** EXERCISE PASSAGE follows **

The man said they were unaware of why the police were at the house, and both expressed surprise when told of the information released by the sheriff’s office.
“Holy [expletive],” one of the men said when informed.
A woman could be seen walking quickly at the back of the residence Friday night.
“The family is cooperating fully with this investigation,” according to the release from the sheriff’s office.
“There is no evidence that any medical procedures were conducted at the property,” according to the release.
An ongoing investigation into the discovered fetal remains is being conducted by the offices of the Will County sheriff, coroner and state’s attorney.
Klopfer was practicing in South Bend, Indiana, in 2016, when the Indiana Medical Licensing Board suspended his license.
An article in the South Bend Tribune about Klopfer, 71 at the time, said he “is likely Indiana’s most prolific abortion doctor in history, with numbers going into the tens of thousands of procedures in multiple counties over several decades.”
Klopfer began performing abortions in 1973 after its legalization by the U.S. Supreme Court decision in Roe v. Wade, according to the article. He had performed abortions in South Bend, Gary and Fort Wayne.
The South Bend Tribune reports about his original suspension of his medical license in 2015:
The Indiana Medical Licensing Board early today took the medical license of a former South Bend abortion doctor for failing to exercise reasonable care and violating several notice and documentation requirements.

** End of EXERCISE PASSAGE **
** INFORMATION PROVIDED follows **

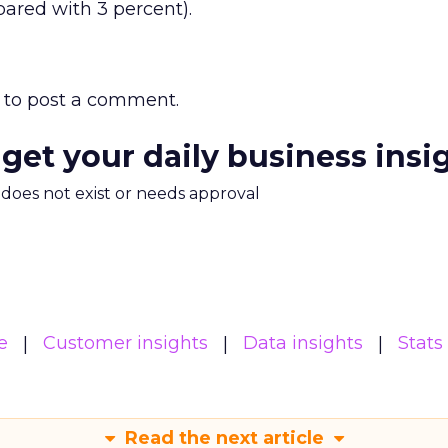
ared with 3 percent).
to post a comment.
 get your daily business insi
m does not exist or needs approval
e
Customer insights
Data insights
Stats
Read the next article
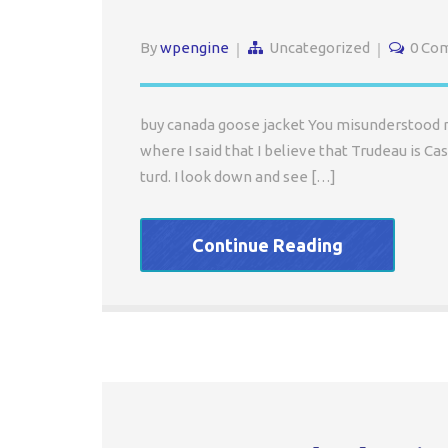
By
wpengine
Uncategorized
0 Co
buy canada goose jacket You misunderstood me.
where I said that I believe that Trudeau is Cast
turd. I look down and see […]
Continue Reading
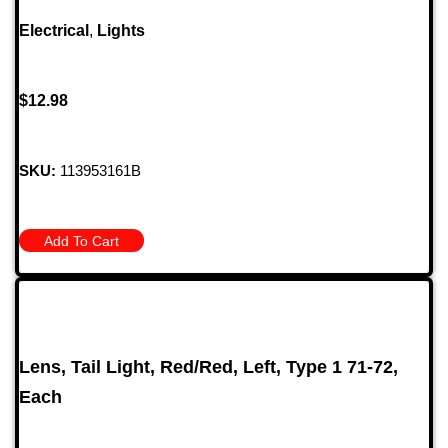
Electrical
,
Lights
$
12.98
SKU:
113953161B
Add To Cart
Lens, Tail Light, Red/Red, Left, Type 1 71-72,
Each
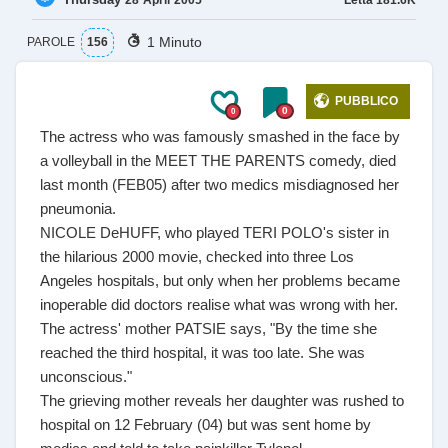
28
April
2005
1 Minuto
PAROLE
156
PUBBLICO
0
0
The actress who was famously smashed in the face by
a volleyball in the MEET THE PARENTS comedy, died
last month (FEB05) after two medics misdiagnosed her
pneumonia.
NICOLE DeHUFF, who played TERI POLO's sister in
the hilarious 2000 movie, checked into three Los
Angeles hospitals, but only when her problems became
inoperable did doctors realise what was wrong with her.
The actress' mother PATSIE says, "By the time she
reached the third hospital, it was too late. She was
unconscious."
The grieving mother reveals her daughter was rushed to
hospital on 12 February (04) but was sent home by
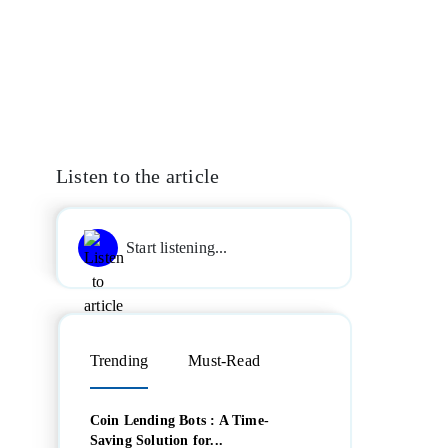
Listen to the article
Start listening...
Trending
Must-Read
Coin Lending Bots : A Time-
Saving Solution for...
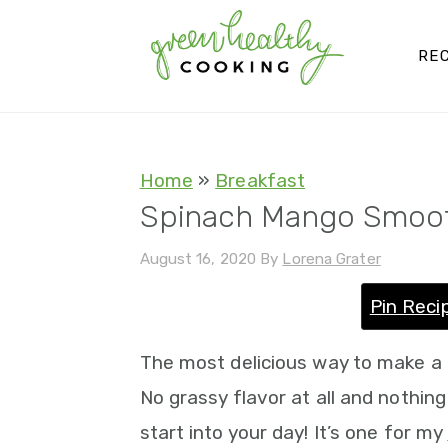
S
S
S
S
k
k
k
k
REC
i
i
i
i
p
p
p
p
t
t
t
t
Home
»
Breakfast
o
o
o
o
Spinach Mango Smoo
p
m
p
f
August 16, 2020
By
Lorena Grater
r
a
r
o
i
i
i
o
Pin Reci
m
n
m
t
The most delicious way to make a
a
c
a
e
No grassy flavor at all and nothing
r
o
r
r
start into your day! It’s one for my
y
n
y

** End of INFORMATION PROVIDED **

> [ACTION ITEM]: Copy the news excerpt word for word from "An ongoing investigation" to "and state’s attorney.". The items have no connection to the news excerpt.

> [REPLY]:
An ongoing investigation into the discovered fetal remains is being conducted by the offices of the Will County sheriff, coroner and state’s attorney.